◆ Task data:
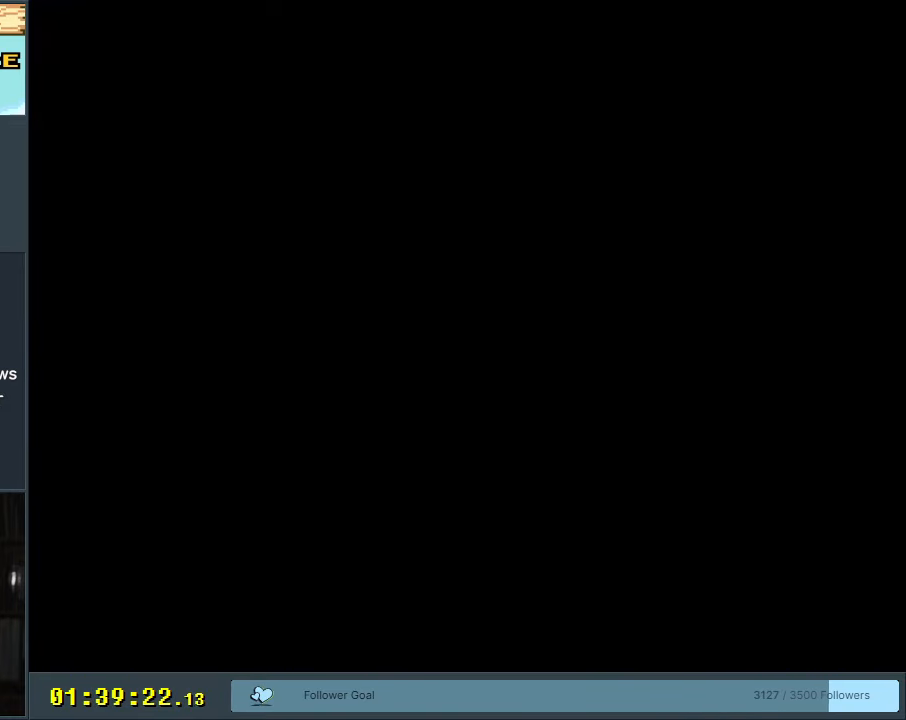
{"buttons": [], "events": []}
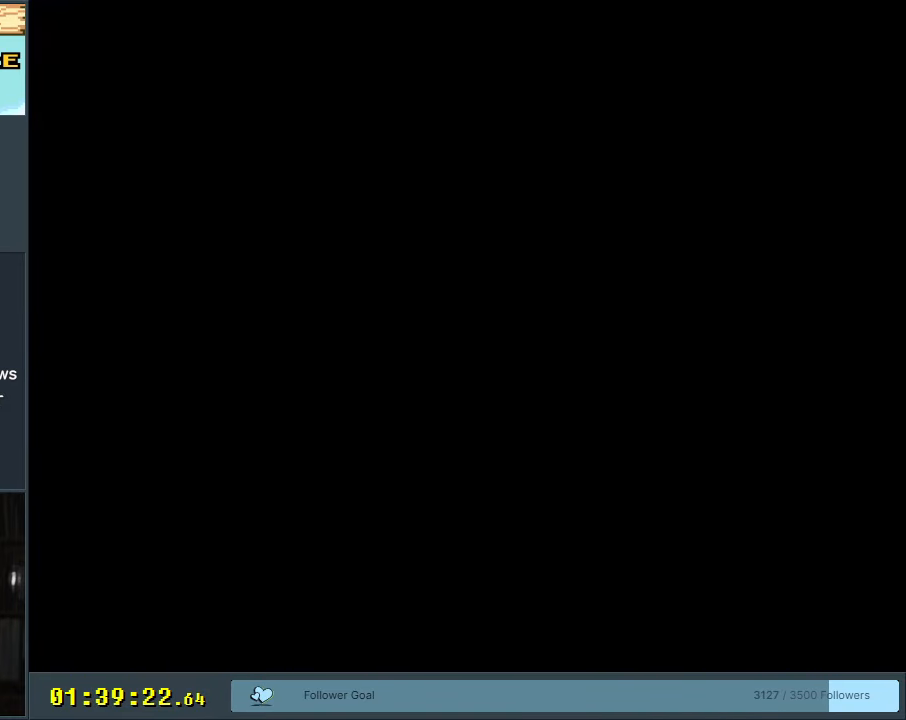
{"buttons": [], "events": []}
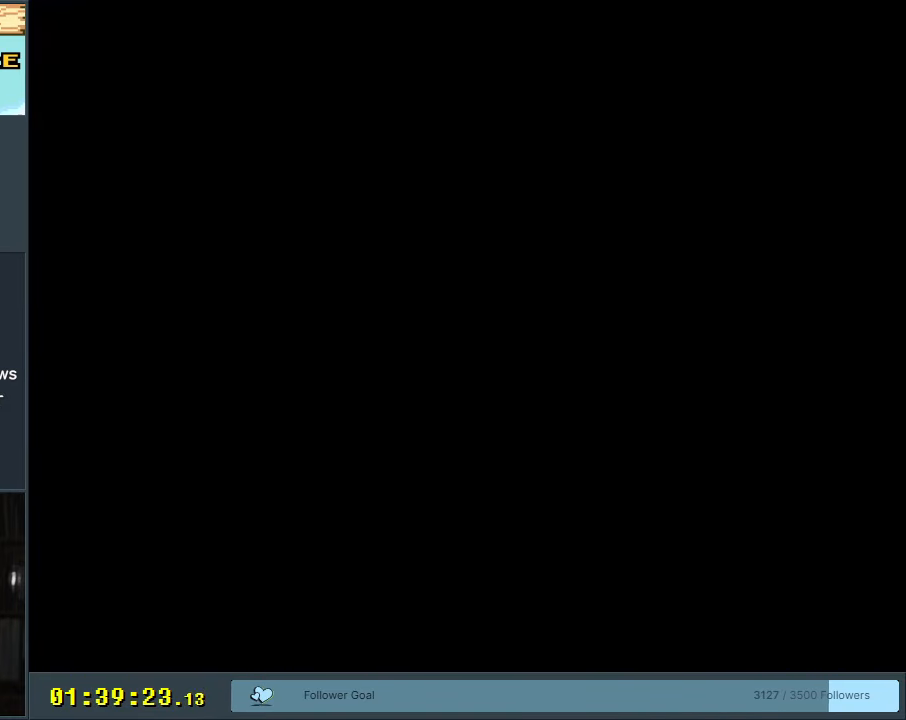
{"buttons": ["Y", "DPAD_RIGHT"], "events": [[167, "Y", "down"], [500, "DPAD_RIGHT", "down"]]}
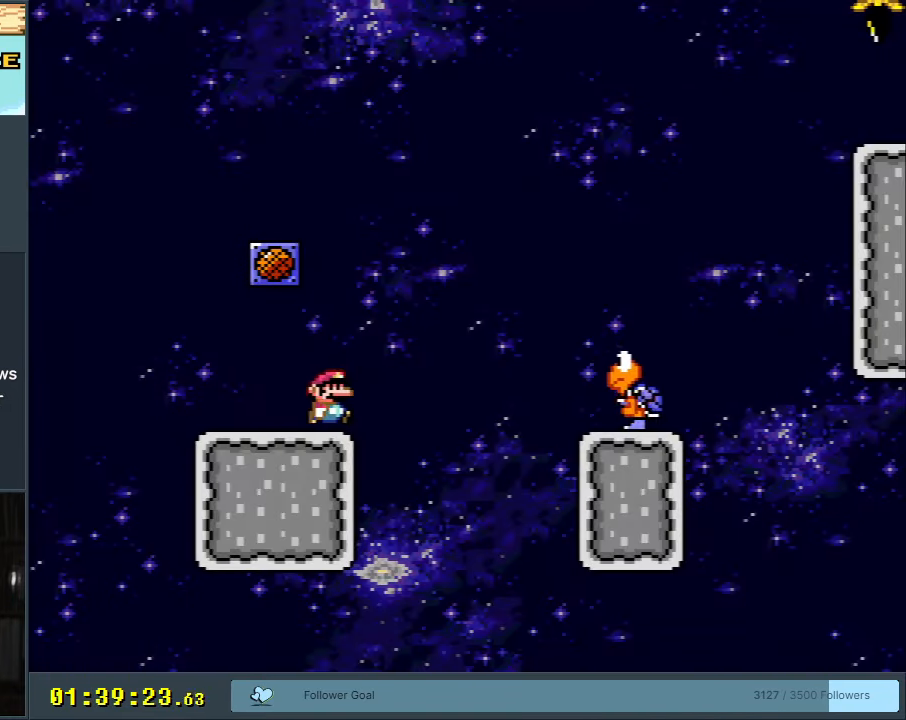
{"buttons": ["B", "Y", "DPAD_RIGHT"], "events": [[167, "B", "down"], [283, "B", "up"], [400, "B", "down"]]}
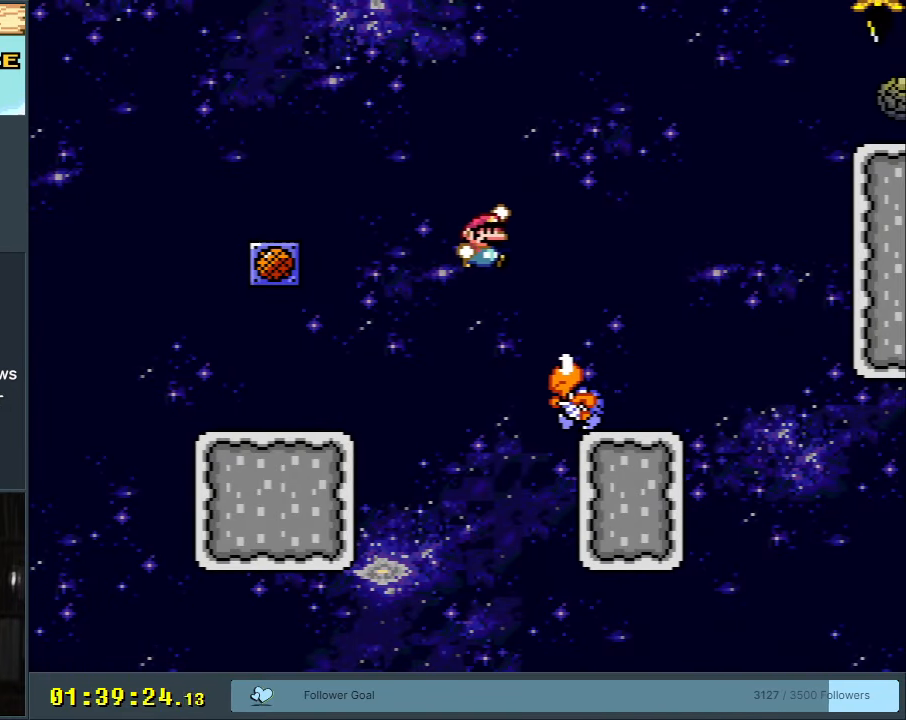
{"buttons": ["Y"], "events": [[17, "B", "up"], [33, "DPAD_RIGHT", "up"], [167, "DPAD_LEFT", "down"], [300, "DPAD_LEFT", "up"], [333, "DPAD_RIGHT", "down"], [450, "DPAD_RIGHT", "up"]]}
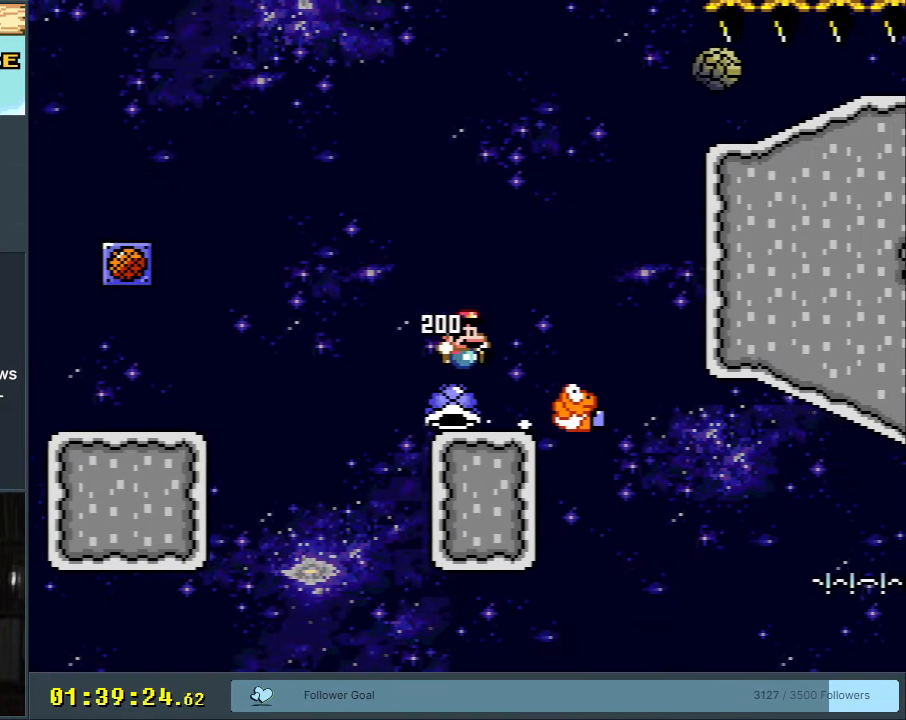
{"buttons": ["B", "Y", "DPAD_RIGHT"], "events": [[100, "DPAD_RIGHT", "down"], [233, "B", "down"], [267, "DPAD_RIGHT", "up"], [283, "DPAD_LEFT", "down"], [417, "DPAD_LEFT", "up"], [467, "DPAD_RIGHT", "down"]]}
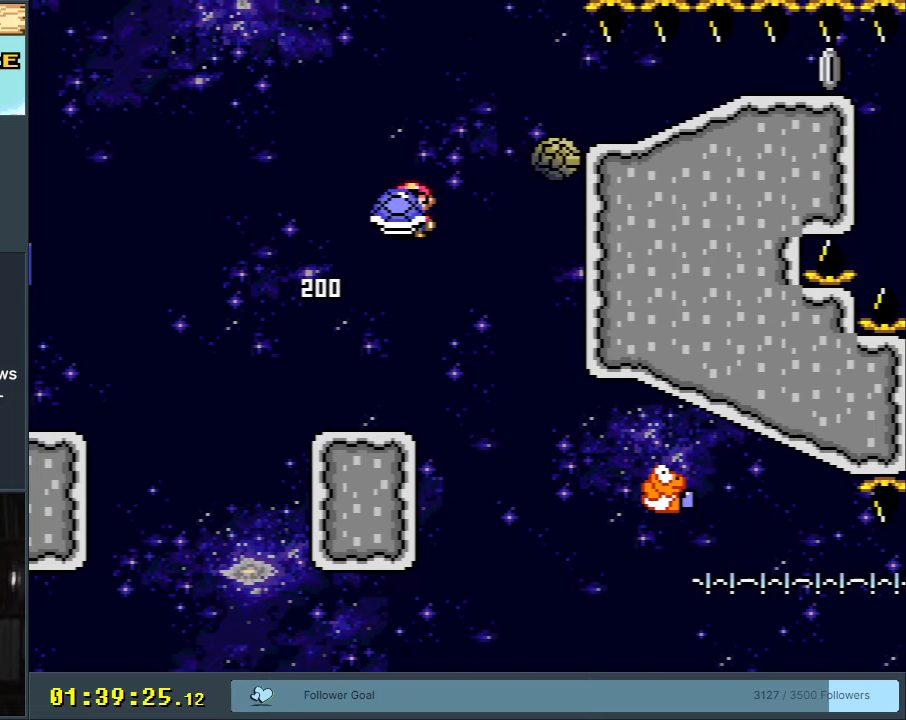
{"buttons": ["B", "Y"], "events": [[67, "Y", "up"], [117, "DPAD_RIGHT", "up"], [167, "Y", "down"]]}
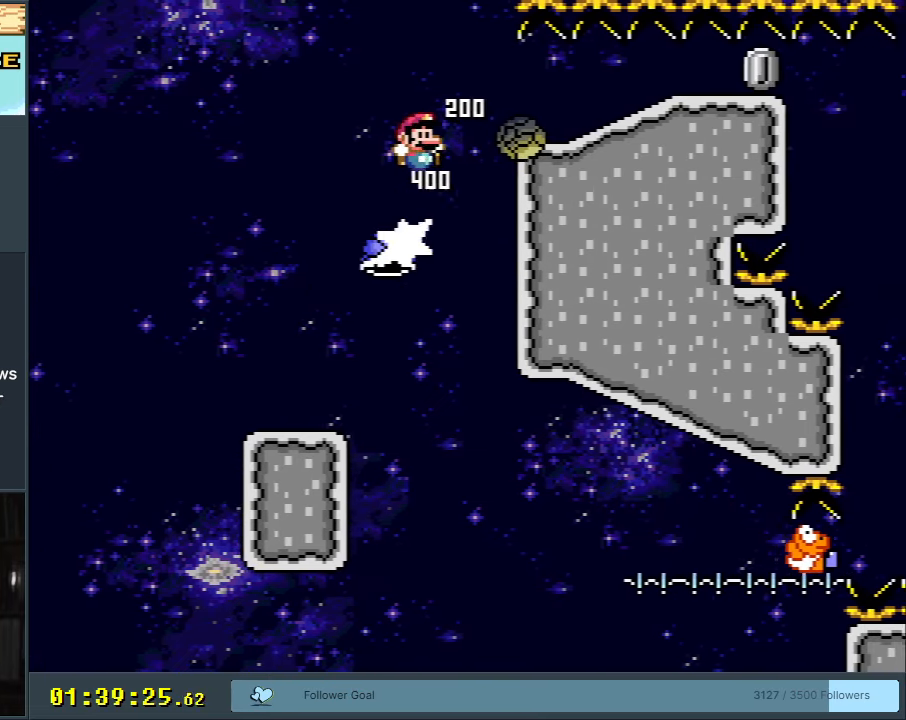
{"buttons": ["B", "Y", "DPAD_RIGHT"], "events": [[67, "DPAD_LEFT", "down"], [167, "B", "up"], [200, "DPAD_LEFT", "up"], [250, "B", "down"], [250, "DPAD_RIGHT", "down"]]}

◆ What needs to be done: The copy must match every line of the data exactly and contain no pictures.

◆ Solution for this task:
{"buttons": [], "events": []}
{"buttons": [], "events": []}
{"buttons": ["Y", "DPAD_RIGHT"], "events": [[167, "Y", "down"], [500, "DPAD_RIGHT", "down"]]}
{"buttons": ["B", "Y", "DPAD_RIGHT"], "events": [[167, "B", "down"], [283, "B", "up"], [400, "B", "down"]]}
{"buttons": ["Y"], "events": [[17, "B", "up"], [33, "DPAD_RIGHT", "up"], [167, "DPAD_LEFT", "down"], [300, "DPAD_LEFT", "up"], [333, "DPAD_RIGHT", "down"], [450, "DPAD_RIGHT", "up"]]}
{"buttons": ["B", "Y", "DPAD_RIGHT"], "events": [[100, "DPAD_RIGHT", "down"], [233, "B", "down"], [267, "DPAD_RIGHT", "up"], [283, "DPAD_LEFT", "down"], [417, "DPAD_LEFT", "up"], [467, "DPAD_RIGHT", "down"]]}
{"buttons": ["B", "Y"], "events": [[67, "Y", "up"], [117, "DPAD_RIGHT", "up"], [167, "Y", "down"]]}
{"buttons": ["B", "Y", "DPAD_RIGHT"], "events": [[67, "DPAD_LEFT", "down"], [167, "B", "up"], [200, "DPAD_LEFT", "up"], [250, "B", "down"], [250, "DPAD_RIGHT", "down"]]}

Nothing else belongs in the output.